There is little question that significant change — and sacrifice — will be required to ensure the continued health of Canada’s medical system. In the meantime, we should also be preserving those elements of the Canadian system with the greatest promise of delivering more bang for our health-care buck.
National programs in chronic disease management are a start. Unless we devote more resources to helping people self-manage debilitating illnesses such as diabetes, asthma and arthritis, our system will buckle under the weight, says Michael Decter, former Ontario deputy minister of health and co-author of Navigating Canada’s Health Care: A User Guide to Getting the Care You Need.
Accelerating the health care system’s investment in information technology and electronic patient records — which pales in comparison to that of most other OECD countries — will also help ensure administrators have the information they need to make critical decisions on the progress of wait-time and prescription-drug management initiatives.
Finally, a renewed focus on developing sophisticated diagnostic tools will help eliminate waiting lists for expensive and complicated imaging technologies such as MRIs. Imagine, for example, that instead of having to wait months to undergo the procedure in hospital, your doctor could perform the test in his or her own office using a smaller, less expensive imaging tool. “There is a way to innovate ourselves out of the so-called unsustainability crisis,” says Decter. “It’s a matter of finding more value for each health-care dollar spent.”
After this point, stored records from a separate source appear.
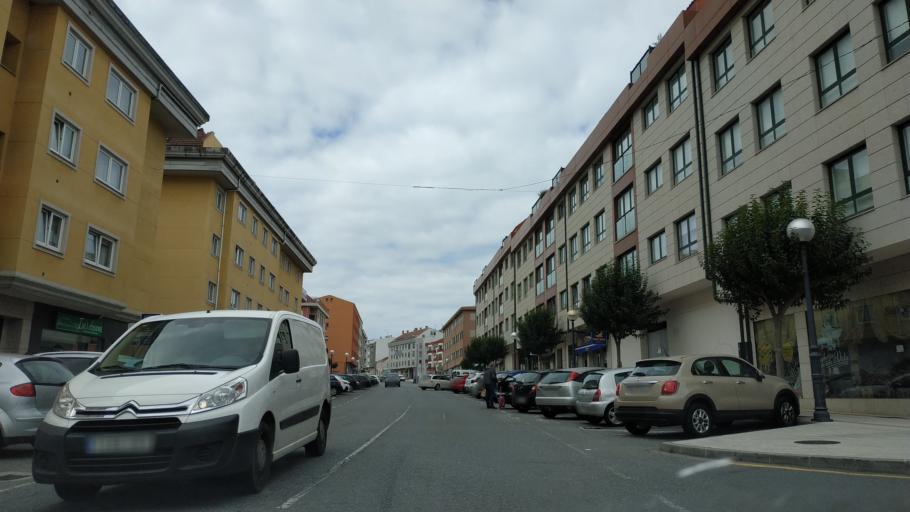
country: ES
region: Galicia
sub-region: Provincia da Coruna
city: Arteixo
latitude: 43.3027
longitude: -8.5131
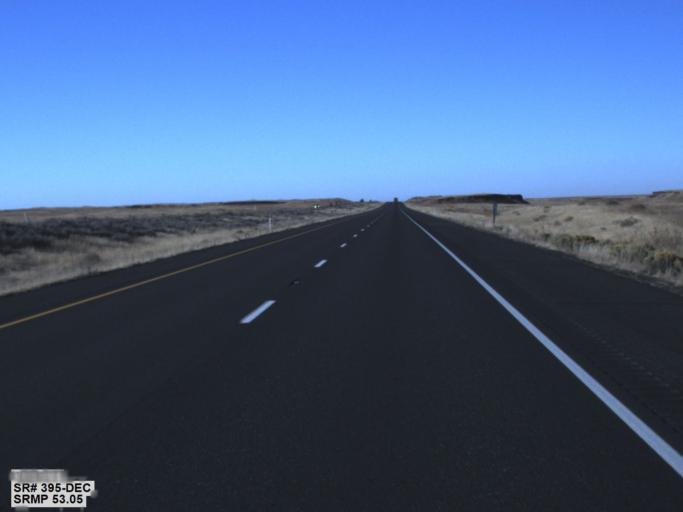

Since most experts agree that costs aren’t likely to decline significantly in the coming years, it’s time for governments to make some difficult decisions about how to spend more efficiently. In short, they need to experiment. Ignoring the many different options out there will eventually put Canada at a competitive disadvantage with those nations that can rein in their own rising costs through hybrid health-care delivery, greater private sector financing and innovation in chronic disease management, information technology and diagnostics.
As the Fraser Institute’s Skinner points out, there is a $2-trillion-plus health-care industry waiting to be accessed by Canadian health-care providers — right next door, in the United States. By finding ways to free up resources at home, he believes that we could take advantage of the state-of-the-art medical technology and expertise that already exist here in Canada. Instead of being a drain on federal and provincial coffers, the health-care system could, in effect, become a net generator of revenue, boosting the GDP and reducing the possibility of future tax hikes.
“If we had no wait lists in Canada, our hospitals could open up on weekends or nights to treat patients,” adds the CMA’s Day. “Instead of medical tourism where Canadians are going to India and China, it should be the other way around. It could be our biggest industry.”
Medicare Inc.: as a way to keep the health care system off life support, it is an idea worth embracing.